## What you have to do
Put the extracted text lines from all the entries into a numbered list, skipping any blank lines. Leave the pictures out of your answer.

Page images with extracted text
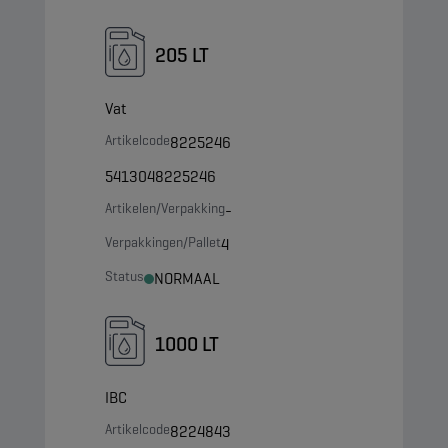
205 LT
Vat
Artikelcode
8225246
5413048225246
Artikelen/Verpakking
-
Verpakkingen/Pallet
4
Status
NORMAAL
1000 LT
IBC
Artikelcode
8224843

## Reply
1. 205 LT
2. Vat
3. Artikelcode
4. 8225246
5. 5413048225246
6. Artikelen/Verpakking
7. -
8. Verpakkingen/Pallet
9. 4
10. Status
11. NORMAAL
12. 1000 LT
13. IBC
14. Artikelcode
15. 8224843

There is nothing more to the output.